§ **Data supplied**:
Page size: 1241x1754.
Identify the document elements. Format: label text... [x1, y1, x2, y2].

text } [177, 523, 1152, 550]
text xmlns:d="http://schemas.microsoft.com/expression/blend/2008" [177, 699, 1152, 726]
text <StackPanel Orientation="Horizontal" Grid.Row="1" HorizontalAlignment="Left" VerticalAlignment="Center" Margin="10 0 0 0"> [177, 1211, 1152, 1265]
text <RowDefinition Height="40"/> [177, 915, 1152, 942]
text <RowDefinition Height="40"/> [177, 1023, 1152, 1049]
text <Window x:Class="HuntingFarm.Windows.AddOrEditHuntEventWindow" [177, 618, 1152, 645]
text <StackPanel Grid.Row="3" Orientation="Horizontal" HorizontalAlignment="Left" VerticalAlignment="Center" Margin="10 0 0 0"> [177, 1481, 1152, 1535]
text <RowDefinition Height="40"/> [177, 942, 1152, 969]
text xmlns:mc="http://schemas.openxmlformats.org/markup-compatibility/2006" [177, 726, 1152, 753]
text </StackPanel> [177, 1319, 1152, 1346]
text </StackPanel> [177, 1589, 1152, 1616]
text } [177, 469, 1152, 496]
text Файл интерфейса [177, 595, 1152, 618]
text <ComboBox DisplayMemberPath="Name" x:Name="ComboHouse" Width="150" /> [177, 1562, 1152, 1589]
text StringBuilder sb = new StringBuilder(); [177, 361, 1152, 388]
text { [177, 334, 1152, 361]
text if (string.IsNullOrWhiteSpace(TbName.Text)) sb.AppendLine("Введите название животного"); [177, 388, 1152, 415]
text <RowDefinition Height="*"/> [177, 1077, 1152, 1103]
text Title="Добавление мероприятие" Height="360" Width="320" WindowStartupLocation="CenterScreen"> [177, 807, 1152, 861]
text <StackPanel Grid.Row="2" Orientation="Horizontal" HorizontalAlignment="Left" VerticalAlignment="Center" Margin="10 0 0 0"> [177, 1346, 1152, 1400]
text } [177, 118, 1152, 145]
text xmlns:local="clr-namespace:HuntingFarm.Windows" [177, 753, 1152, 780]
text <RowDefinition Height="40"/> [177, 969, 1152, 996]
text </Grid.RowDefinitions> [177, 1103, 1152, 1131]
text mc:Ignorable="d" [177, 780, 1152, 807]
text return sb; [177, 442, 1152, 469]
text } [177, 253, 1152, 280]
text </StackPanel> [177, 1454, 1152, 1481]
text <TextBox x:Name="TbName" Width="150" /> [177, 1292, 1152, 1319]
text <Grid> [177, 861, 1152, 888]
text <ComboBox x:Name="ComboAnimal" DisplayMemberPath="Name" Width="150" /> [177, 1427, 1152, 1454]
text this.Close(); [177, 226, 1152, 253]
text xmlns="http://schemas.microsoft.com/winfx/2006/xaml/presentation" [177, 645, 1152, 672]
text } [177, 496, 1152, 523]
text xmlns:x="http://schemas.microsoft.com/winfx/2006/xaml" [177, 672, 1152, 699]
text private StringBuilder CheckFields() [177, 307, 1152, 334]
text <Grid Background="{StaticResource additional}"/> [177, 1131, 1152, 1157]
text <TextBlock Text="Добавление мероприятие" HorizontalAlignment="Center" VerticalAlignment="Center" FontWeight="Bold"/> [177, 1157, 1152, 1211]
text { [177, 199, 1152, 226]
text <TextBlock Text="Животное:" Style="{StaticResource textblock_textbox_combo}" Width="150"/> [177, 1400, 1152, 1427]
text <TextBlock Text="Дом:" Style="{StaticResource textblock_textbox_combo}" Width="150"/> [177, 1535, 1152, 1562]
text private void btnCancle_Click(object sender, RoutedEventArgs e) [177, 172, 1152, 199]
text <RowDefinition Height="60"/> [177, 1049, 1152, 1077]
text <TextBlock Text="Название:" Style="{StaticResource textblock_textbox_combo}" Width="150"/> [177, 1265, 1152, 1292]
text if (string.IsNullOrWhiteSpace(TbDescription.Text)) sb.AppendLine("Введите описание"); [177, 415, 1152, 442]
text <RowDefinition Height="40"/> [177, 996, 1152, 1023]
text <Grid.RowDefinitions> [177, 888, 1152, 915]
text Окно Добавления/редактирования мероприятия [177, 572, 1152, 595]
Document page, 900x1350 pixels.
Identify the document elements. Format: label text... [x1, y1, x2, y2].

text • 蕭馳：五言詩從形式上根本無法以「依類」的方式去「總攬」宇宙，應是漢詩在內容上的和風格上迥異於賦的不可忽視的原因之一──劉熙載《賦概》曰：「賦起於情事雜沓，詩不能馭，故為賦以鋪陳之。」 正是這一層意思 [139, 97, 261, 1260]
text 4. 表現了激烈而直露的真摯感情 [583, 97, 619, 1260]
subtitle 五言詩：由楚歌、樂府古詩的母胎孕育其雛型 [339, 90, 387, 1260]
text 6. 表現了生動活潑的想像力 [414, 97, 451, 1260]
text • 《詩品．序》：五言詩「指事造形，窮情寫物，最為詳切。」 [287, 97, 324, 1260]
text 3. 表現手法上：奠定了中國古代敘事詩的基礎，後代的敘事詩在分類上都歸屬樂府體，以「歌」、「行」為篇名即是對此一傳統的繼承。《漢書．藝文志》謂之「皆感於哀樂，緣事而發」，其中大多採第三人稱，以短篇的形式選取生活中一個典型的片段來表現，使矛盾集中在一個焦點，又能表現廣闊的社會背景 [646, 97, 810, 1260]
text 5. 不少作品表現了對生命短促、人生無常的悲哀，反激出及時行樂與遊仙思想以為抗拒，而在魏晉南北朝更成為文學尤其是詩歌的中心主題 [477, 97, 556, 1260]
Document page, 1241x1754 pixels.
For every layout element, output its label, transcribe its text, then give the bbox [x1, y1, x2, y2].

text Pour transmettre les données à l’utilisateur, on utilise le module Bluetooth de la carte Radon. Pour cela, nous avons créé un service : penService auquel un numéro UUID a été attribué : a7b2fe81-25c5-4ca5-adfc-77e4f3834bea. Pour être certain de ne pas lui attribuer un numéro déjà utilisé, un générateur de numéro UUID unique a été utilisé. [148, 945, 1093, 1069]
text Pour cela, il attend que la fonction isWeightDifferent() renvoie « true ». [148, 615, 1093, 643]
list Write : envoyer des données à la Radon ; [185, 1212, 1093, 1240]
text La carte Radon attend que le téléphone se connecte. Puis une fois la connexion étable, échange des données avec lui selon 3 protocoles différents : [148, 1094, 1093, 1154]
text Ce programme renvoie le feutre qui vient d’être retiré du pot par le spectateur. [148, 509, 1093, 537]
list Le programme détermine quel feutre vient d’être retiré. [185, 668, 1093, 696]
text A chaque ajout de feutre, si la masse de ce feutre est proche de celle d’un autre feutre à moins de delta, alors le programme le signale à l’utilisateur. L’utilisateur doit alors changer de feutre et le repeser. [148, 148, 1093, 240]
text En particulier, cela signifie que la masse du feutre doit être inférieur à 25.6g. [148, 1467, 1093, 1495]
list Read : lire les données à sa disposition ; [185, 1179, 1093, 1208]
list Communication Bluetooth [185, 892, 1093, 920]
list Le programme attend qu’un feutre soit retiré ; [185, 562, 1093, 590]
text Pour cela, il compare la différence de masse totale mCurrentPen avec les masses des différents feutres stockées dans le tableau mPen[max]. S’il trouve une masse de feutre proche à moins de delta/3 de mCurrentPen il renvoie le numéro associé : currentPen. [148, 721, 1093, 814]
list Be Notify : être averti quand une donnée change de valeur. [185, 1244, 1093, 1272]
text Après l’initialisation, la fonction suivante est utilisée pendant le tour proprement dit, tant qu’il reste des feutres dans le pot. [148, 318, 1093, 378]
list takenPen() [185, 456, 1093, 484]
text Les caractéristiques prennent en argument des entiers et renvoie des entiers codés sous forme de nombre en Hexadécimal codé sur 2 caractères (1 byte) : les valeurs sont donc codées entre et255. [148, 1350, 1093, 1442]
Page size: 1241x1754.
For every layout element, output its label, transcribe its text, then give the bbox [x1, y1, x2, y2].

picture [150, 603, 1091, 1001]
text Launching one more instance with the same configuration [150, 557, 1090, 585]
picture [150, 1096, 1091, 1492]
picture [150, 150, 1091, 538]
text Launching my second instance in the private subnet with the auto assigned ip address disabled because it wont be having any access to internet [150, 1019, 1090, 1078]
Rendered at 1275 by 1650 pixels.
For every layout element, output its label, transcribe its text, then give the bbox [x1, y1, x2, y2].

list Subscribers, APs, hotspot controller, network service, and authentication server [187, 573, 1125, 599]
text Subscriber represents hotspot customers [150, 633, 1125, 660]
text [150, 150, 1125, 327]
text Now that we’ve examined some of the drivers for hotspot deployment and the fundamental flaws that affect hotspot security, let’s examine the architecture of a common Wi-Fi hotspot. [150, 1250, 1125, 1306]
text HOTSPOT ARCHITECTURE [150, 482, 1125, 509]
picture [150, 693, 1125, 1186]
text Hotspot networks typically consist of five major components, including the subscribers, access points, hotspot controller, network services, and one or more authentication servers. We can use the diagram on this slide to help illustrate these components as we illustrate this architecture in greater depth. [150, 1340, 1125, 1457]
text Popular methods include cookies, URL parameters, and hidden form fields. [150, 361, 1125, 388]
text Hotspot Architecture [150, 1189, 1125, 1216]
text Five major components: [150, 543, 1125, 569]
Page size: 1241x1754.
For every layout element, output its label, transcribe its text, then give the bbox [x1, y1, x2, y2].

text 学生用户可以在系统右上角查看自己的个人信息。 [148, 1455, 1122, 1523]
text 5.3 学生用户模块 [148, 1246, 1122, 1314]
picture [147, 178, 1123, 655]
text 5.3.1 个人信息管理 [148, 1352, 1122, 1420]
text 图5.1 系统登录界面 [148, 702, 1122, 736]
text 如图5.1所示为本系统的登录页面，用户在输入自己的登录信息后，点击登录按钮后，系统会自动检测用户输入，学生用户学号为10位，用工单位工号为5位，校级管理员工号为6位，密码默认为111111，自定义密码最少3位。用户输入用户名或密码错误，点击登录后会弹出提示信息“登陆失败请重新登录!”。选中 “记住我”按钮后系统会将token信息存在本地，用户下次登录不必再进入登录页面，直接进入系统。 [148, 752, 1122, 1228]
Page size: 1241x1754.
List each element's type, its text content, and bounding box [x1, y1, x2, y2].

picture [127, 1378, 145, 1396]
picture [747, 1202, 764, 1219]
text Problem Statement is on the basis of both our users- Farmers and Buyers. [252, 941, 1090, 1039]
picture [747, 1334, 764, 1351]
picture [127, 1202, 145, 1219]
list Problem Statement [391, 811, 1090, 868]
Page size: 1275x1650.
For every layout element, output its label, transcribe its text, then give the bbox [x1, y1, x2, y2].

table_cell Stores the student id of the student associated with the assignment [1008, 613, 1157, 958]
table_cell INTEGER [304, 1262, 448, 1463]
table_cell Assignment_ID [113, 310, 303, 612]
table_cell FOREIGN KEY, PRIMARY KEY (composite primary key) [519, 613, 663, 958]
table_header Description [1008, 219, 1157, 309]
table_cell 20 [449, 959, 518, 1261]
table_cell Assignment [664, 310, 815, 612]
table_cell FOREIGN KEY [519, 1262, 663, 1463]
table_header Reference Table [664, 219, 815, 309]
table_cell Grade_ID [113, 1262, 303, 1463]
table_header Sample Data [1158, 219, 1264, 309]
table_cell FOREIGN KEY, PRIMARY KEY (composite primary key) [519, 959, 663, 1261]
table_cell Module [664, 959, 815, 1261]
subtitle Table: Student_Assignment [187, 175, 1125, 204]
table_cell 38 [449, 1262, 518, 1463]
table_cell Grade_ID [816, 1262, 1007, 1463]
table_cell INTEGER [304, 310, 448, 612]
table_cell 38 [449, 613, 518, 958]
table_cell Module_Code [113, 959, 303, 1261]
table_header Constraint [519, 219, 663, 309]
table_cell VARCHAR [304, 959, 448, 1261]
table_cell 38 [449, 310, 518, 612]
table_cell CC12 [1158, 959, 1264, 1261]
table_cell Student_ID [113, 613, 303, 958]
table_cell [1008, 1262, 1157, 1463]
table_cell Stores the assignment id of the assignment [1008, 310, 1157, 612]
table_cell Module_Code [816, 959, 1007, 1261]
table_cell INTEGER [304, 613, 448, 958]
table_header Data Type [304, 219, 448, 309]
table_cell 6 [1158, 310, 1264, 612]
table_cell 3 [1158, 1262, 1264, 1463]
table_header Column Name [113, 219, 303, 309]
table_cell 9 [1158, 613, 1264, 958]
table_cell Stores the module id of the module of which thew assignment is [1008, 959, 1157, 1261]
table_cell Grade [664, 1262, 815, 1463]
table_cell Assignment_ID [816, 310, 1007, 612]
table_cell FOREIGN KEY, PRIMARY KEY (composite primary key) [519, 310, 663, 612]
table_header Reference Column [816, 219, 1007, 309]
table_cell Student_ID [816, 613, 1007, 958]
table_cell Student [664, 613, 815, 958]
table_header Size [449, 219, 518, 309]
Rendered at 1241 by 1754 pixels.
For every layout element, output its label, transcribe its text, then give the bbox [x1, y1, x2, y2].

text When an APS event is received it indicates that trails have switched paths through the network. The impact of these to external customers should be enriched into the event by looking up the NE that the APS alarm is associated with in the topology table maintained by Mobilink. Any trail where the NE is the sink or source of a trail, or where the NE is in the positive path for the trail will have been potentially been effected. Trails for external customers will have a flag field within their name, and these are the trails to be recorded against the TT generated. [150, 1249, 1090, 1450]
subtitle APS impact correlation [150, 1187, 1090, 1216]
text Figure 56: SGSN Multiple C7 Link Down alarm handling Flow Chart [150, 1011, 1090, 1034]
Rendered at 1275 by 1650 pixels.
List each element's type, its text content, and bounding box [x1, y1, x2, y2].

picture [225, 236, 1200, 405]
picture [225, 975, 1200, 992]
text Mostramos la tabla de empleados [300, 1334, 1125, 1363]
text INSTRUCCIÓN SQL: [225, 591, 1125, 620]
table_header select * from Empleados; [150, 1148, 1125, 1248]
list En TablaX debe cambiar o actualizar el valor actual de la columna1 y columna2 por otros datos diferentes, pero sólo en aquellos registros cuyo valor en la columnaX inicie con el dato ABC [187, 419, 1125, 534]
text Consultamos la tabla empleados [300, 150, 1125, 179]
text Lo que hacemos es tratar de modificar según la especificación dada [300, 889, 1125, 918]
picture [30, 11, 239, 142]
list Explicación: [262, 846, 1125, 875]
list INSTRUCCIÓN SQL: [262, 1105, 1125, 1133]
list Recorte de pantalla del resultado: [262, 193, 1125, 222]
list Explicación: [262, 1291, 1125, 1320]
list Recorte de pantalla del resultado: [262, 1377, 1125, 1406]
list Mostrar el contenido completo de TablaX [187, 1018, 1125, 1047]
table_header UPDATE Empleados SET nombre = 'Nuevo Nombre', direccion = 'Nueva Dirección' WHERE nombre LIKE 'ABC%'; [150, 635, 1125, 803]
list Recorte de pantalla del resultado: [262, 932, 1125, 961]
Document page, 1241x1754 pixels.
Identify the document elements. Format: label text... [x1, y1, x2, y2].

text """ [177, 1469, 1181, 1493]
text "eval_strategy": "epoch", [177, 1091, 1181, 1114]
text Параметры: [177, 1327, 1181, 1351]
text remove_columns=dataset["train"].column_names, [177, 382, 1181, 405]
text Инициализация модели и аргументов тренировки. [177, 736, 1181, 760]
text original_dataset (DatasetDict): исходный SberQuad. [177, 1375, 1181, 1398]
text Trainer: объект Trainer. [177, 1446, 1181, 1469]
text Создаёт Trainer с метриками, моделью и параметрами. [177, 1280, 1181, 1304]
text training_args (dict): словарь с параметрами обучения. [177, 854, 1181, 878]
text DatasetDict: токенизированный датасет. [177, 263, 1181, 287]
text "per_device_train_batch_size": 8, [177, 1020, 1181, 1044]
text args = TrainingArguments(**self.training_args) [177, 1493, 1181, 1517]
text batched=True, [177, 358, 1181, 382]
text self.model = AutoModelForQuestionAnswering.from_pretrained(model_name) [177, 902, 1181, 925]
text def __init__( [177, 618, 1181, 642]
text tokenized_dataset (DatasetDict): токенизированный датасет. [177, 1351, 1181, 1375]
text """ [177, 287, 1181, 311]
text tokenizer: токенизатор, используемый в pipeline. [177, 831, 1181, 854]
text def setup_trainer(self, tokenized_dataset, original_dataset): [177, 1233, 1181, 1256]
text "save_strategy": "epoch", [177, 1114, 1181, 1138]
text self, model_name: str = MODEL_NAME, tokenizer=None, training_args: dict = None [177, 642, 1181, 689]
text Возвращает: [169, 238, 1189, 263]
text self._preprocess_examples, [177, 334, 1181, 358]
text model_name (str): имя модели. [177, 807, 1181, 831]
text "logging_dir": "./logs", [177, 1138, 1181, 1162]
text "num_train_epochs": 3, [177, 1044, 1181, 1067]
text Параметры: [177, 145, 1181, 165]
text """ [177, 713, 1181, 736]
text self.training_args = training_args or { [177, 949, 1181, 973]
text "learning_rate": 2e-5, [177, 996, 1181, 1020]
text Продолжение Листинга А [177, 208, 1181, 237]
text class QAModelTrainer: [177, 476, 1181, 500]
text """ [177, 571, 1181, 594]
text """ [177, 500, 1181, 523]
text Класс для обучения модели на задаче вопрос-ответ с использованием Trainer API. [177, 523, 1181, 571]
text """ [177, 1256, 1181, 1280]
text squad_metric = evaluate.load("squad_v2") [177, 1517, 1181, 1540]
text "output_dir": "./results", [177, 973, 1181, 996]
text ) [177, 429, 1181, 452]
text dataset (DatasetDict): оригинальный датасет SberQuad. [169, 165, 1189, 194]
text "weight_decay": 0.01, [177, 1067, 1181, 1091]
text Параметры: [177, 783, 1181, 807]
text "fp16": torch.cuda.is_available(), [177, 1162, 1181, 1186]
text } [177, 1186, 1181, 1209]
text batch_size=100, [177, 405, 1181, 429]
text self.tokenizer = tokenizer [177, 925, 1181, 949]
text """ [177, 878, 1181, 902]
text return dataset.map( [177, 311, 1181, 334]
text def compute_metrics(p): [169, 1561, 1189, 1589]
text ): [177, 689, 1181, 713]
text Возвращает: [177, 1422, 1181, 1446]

§ **Work item**: Return every line holding the word "INTEGER" from the records.

§ **Result of this exercise**:
table_cell INTEGER [304, 1262, 448, 1463]
table_cell INTEGER [304, 310, 448, 612]
table_cell INTEGER [304, 613, 448, 958]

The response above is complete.